Dec. 10 2018 — Walt Disney Co.'s pending acquisition of much of 21st Century Fox Inc. certainly raised the bar for cable network valuations — at 15.4x cash flow — and the divestiture of the regional sports networks may see another double-digit-multiple transaction with Inc. in the mix of buyers. Another deal, Nexstar Media Group Inc.'s pending acquisition of Tribune Media Co., sees stakes in three cable nets going to the buyer for single-digit multiples (6.9x).

The deal follows the collapse of Sinclair Broadcast Group Inc.'s deal to buy the company, which is now being litigated. We think that Nexstar is getting quite a deal on the cable network assets and will likely flip them for a quick profit.

When Discovery Inc. agreed to buy Scripps Networks Interactive Inc. in July 2017, the domestic cable networks were valued at $10.14 billion, or 10.5x cash flow, with Food Network (US) valued at $4.5 billion (Scripps owned 68.7%) and Cooking Channel (US) (also at 68.7%) valued at $525 million.

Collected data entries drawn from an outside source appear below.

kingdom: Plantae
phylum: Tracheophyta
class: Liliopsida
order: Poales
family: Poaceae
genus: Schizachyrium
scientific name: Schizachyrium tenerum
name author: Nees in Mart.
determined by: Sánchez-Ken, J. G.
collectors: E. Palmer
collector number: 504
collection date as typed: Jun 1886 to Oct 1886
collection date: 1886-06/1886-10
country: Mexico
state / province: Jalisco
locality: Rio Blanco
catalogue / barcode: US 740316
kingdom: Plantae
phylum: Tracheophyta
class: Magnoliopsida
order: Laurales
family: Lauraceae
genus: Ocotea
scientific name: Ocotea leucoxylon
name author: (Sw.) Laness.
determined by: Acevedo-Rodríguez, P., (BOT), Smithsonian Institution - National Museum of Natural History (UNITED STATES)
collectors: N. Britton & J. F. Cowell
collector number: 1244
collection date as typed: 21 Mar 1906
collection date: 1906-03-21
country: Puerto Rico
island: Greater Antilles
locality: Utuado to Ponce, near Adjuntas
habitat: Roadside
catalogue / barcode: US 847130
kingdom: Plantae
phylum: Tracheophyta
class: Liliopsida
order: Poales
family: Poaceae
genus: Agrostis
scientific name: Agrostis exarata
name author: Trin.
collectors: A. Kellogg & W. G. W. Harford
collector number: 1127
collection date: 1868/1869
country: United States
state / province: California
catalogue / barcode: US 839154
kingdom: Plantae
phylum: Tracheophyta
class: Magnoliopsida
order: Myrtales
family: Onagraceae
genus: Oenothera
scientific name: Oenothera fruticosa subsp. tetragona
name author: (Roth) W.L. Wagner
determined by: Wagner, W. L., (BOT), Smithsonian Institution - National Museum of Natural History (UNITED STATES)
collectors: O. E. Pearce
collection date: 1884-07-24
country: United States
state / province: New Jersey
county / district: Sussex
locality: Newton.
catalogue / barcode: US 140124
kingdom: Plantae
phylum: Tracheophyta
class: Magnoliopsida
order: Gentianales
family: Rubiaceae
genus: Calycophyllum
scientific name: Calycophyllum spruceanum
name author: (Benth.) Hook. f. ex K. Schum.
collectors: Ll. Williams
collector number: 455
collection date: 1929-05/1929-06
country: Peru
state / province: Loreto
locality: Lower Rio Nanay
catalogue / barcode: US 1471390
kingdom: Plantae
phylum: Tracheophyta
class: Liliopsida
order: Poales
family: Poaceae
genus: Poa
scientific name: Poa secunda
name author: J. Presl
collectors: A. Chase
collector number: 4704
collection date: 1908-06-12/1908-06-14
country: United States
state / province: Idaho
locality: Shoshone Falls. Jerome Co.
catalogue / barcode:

In the current transaction, the valuations come to $3.47 billion and $323 million, respectively. Thus, if Nexstar can get Discovery Communications to pay at least what it paid in the Scripps transaction, Nexstar may make a quick profit. Granted, minority interests typically trade at a discount. Scripps Networks Interactive, however, has tried for years to cut a deal to buy out the minority stake and it may be willing to strike a deal at a higher price to put this issue behind it.